Когда он добрался до него и постучал, была уже ночь. Ему отворила какая-то страшная баба без возраста. Узнав, кто ему нужен, баба без дальних церемоний сообщила:
— Если нужен кокаин, то при чем тут пани Фелица? Пани Фелица два года, как сдохла…
Поняв, что нужен не кокаин, а именно сама Фелица, страшилище цинически выругалось и захлопнуло дверь.
Паршин долго стоял, прислонясь к притолоке. Потом, вдруг, как пальто, висевшее на гвозде и у которого вдруг ни с того ни с сего оборвалась вешалка, он сполз вдоль косяка и неясной тёмной кучей обмер у порога.
Что было дальше, он помнит смутно. Кажется, он пытался что-то украсть — какую-то съедобную мелочь прямо с лотка. Рука инстинктивно потянулась к тому, что можно было положить в рот. Он не сопротивлялся, когда торговка схватила его за руку, не защищался, когда его били прохожие, не пытался оправдываться в полицейском участке. Он спал наяву.
Когда выяснилось, что он русский, что у него нет польского подданства, его посадили. Несколько дней его кормили, чтобы у него были силы стоять на ногах. Потом свезли на польско-советскую границу и под угрозой пустить пулю в спину велели идти. Паршин послушно пошёл.
Нарушитель границы был задержан советскими пограничниками.
Паршин был исправным заключённым. Пожалуй, самым исправным и тихим во всем лагере. Он не пытался бежать и покорно отбыл срок. Из ворот лагеря вышел седой, спокойный человек. Местожительством ему был определён город Котлас. Но оставаться в нём он не собирался. Первое, что сделал Паршин, прибыв туда, — написал письмо в Курки-но, справляясь о судьбе своей матери Марии Степановны Паршиной. У неё он рассчитывал найти приют на первое время. Он не надеялся, что получит хорошее известие, и был даже несколько удивлён тем, что не только пришло письмо, но в нём содержалось точное сообщение: мать его жила в Москве и, несмотря на свои восемьдесят лет, работала сторожихой в больнице.
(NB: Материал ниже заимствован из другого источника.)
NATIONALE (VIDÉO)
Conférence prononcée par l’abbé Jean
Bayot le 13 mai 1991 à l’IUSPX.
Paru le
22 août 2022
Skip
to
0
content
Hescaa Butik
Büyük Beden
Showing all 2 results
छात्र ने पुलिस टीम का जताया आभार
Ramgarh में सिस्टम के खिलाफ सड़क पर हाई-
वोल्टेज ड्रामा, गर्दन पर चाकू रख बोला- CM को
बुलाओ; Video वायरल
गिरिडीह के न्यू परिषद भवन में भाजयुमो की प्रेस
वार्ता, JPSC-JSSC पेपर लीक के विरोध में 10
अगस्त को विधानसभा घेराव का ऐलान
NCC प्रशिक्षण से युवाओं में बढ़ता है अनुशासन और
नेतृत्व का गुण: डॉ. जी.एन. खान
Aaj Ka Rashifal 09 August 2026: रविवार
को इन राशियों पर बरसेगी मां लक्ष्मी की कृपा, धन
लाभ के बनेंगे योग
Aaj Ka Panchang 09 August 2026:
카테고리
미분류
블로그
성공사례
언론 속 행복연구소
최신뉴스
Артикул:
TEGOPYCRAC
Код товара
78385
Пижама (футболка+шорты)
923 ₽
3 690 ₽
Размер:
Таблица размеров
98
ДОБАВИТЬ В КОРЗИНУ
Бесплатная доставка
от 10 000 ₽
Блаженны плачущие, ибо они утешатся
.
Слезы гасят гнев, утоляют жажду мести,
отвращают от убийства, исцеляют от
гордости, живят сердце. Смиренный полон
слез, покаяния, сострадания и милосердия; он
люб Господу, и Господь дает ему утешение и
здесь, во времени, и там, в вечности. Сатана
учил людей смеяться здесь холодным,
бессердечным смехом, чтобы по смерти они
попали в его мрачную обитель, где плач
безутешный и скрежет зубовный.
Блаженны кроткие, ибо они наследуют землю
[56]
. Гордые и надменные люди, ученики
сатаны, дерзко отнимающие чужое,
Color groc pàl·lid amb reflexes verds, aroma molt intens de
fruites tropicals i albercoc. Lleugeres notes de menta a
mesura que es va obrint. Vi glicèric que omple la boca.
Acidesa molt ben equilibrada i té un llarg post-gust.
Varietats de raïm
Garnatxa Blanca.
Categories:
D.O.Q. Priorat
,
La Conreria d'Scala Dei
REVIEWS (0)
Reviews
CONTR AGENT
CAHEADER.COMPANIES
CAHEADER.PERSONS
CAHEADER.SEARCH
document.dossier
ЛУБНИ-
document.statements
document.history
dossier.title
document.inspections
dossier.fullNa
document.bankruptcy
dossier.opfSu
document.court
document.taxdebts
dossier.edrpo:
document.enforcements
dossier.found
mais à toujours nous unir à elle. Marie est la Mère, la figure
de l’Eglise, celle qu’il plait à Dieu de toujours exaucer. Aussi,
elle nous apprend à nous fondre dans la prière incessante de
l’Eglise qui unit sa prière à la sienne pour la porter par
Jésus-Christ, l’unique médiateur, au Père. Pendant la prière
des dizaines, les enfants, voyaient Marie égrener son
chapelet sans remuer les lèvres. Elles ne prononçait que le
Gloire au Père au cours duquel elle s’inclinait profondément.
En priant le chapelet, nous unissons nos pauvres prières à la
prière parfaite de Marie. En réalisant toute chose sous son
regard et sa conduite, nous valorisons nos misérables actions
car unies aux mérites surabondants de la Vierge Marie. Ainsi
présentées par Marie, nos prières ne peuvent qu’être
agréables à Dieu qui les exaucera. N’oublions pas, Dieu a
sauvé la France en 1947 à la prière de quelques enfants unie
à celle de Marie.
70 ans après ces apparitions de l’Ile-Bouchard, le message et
Долго раздумывал Паршин над тем, как быть. Наконец сел в поезд и поехал.
Трудно описать эту встречу. Ни он старуху, ни она его не узнали. Когда он убедил её в том, что он — действительно он, старуха села на сундучок и долго молча разглядывала его со всех сторон. Потом поудивлялась тому, что сын больно скоро состарился. Так и не поверила, что он уже старик. К его проекту увезти её в Котлас старуха отнеслась равнодушно. Чуть-чуть оживилась, рассказывая, что в Москве живёт теперь и её овдовевшая дочь Пелагея, младшая сестра Паршина, а она приглядывает за внуками и в меру своих старушечьих сил помогает дочке. Расспросить сына о том, где он пропадал почти сорок пять лет, старуха забыла.
С приближением вечера стал вопрос о ночёвке. Каморка у матери была крохотная, и стояло в ней две койки — на второй спала другая сторожиха. Паршин и без вопроса понял, что ночевать тут нельзя. Не будь он на нелегальном положении — другое бы дело. А так — подвести может.